→ **What the task requires**: Nothing but the lines from the first line of the records through the line with "19: (784, 545)" should be output, exactly as written and free of pictures.

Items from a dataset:
※ ※ ※

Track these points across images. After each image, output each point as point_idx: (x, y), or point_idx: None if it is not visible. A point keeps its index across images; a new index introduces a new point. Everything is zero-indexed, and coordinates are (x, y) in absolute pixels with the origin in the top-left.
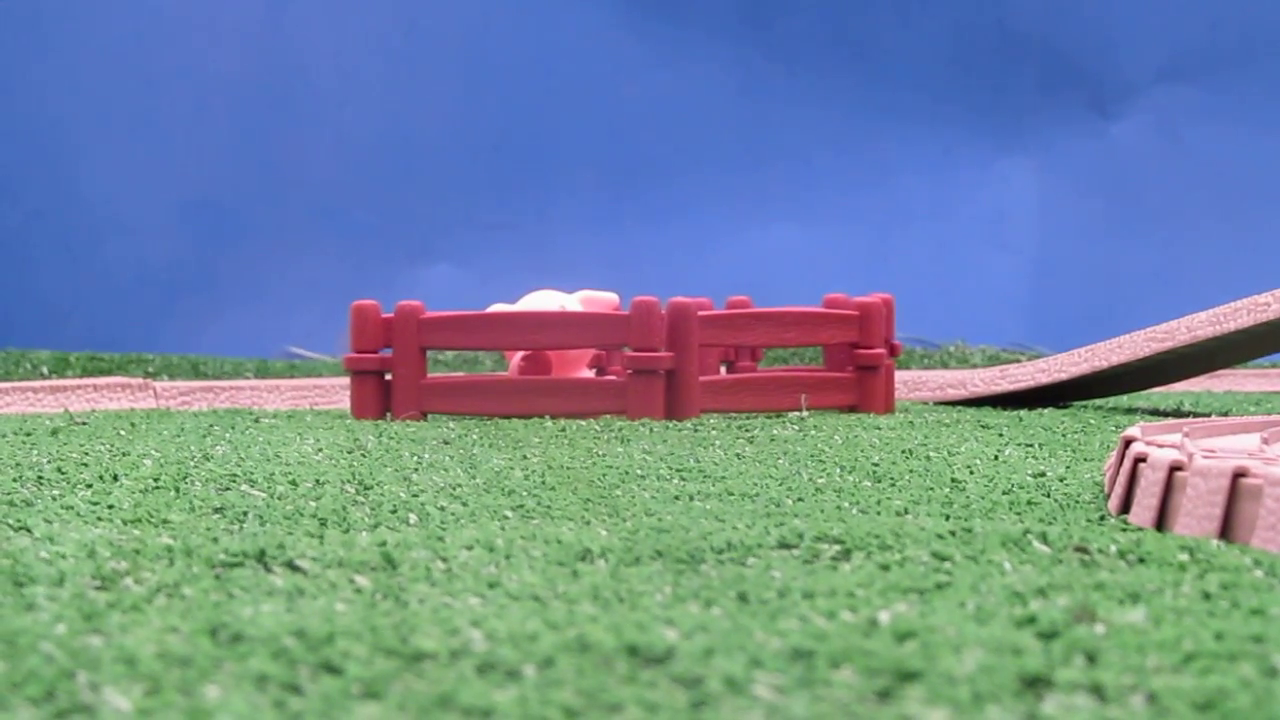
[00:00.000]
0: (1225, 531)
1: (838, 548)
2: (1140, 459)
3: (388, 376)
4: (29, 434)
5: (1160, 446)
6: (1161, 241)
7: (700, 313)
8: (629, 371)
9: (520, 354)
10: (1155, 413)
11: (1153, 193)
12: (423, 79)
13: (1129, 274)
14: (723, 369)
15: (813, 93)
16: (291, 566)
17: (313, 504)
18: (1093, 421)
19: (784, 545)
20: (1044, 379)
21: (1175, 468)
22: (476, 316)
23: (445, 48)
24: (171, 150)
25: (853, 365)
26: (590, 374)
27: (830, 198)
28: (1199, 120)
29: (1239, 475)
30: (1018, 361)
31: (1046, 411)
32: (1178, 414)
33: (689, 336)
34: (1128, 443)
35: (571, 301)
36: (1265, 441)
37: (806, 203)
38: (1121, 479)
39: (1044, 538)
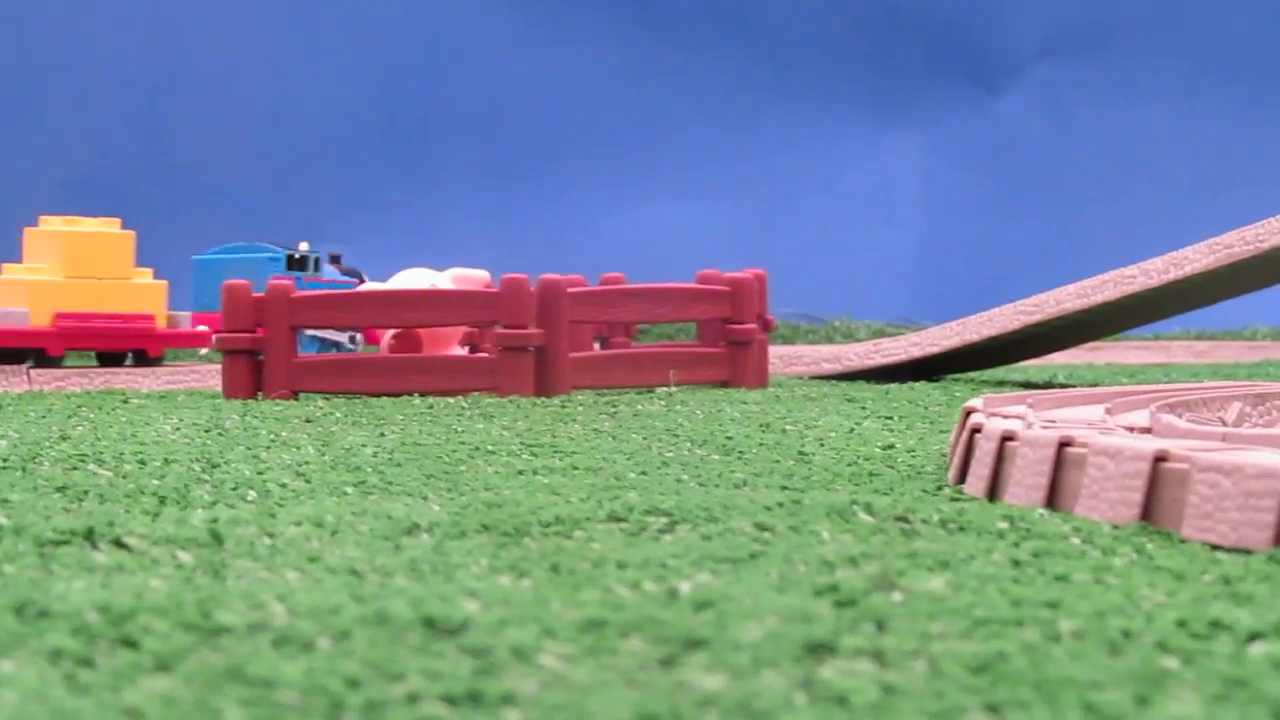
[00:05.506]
0: (1052, 500)
1: (665, 520)
2: (976, 430)
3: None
4: None
5: (1004, 418)
6: (1045, 216)
7: (571, 289)
8: (499, 348)
9: (391, 332)
10: (1028, 384)
11: (1037, 168)
12: (309, 59)
13: (1013, 248)
14: (597, 345)
15: (698, 70)
16: (118, 544)
17: (155, 482)
18: (958, 394)
19: (614, 518)
20: (916, 352)
21: (1007, 438)
22: (346, 295)
23: (331, 28)
24: (55, 131)
25: (725, 341)
26: (463, 351)
27: (716, 174)
28: (1083, 95)
29: (1064, 444)
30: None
31: (918, 385)
32: (1048, 386)
33: (559, 313)
34: (968, 413)
35: (443, 279)
36: (1109, 412)
37: (693, 180)
38: (959, 450)
39: (869, 508)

※ ※ ※

→ **Solution to this task**:
Track these points across images. After each image, output each point as point_idx: (x, y), or point_idx: None if it is not visible. A point keeps its index across images; a new index introduces a new point. Everything is zero-indexed, and coordinates are (x, y) in absolute pixels with the origin in the top-left.
[00:00.000]
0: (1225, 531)
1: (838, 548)
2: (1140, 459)
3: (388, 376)
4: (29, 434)
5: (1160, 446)
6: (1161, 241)
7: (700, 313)
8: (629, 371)
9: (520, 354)
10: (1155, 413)
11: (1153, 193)
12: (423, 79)
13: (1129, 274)
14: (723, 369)
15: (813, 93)
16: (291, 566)
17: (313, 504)
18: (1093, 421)
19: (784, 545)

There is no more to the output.